What does working in hospice care at Sue Ryder mean to you?

10 Oct 2022

As part of this year’s #HospiceCareWeek, we asked seven staff members about their experiences of being there when it matters for our patients and the people supporting them. Here’s what they said.

It’s being part of a team

“My mum died at Sue Ryder St John’s Hospice two and half years ago and when I used to visit her there, I would think to myself - wow - this is such an amazing place. It was these visits that started my interest in working in palliative care

“Everyone is so focused on the individual patient, supporting them and their families, and whilst none of us can change their situation, we hope that we can make their last days or weeks, just that little bit easier. Every staff member, whatever their role, is fantastic and I am so pleased I made the decision to join them.”

It’s connecting with patients

“I volunteered on the inpatient unit for 25 years and I now support the day services sessions that take place at the hospice on Thursdays and Fridays. I love talking to each patient as they come in and encourage them to talk or work on a project. Most of my memories are of Sue Ryder Duchess of Kent Hospice and I think it is a special place to volunteer.”

It’s improving lives

“It’s such a privilege and honour to support someone at the end of their life and for their family to let you in at what is a very difficult time. Often people don’t know what role a physiotherapist plays in palliative care, but being able to make small changes or suggestions that leads to an improvement in symptoms, or helps a patient to achieve something they want to do, really does make all the difference.”

It’s sharing hope and courage

“Working in palliative care is really enriching and I am able to spend the quality time with patients that I want to. A lot of people with a life-limiting illness have questions about death and dying and I try to communicate hope, help them come to terms with what is happening and help them to build courage. 

“This role gives me the opportunity to support people when they need it most and be fulfilled by doing something I really like to do.”

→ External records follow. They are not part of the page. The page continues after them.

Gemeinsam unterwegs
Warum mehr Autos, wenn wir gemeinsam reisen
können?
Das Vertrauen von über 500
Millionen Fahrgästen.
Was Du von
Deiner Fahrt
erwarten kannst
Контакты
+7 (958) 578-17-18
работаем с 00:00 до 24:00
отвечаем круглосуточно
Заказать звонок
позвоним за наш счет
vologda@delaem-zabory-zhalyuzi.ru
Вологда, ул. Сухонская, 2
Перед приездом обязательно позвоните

It’s being what someone needs

“Working at Sue Ryder Thorpe Hall Hospice, I see first-hand what our multidisciplinary teams do for patients and families. It is a real privilege to care for patients and families at such a private and sensitive time. I have heard so many patients and families say if only they had known about the care we give sooner. They are surprised by the happiness, the calmness and the many different services we offer.”

It’s making a difference

“In palliative care, we can make such a difference to a person’s life and death. We all strive to have a good life, but we should also be able to have a good death. With the extra time and care we can make such a difference to the quality and dignity of someone who is entering the end of their life, and it can make all the difference to them and their family. It is quite an honour to be able to help a person and help their relatives at this time of their lives.”

It’s a privilege

“As a midwife I always thought it was a pleasure and a privilege to be there at the beginning of life. But, later in my career, I realised that it was also a privilege to be there for someone at the end of their life too.”

Thank you to the staff members who shared their experiences about being there when it matters for our patients and the people supporting them.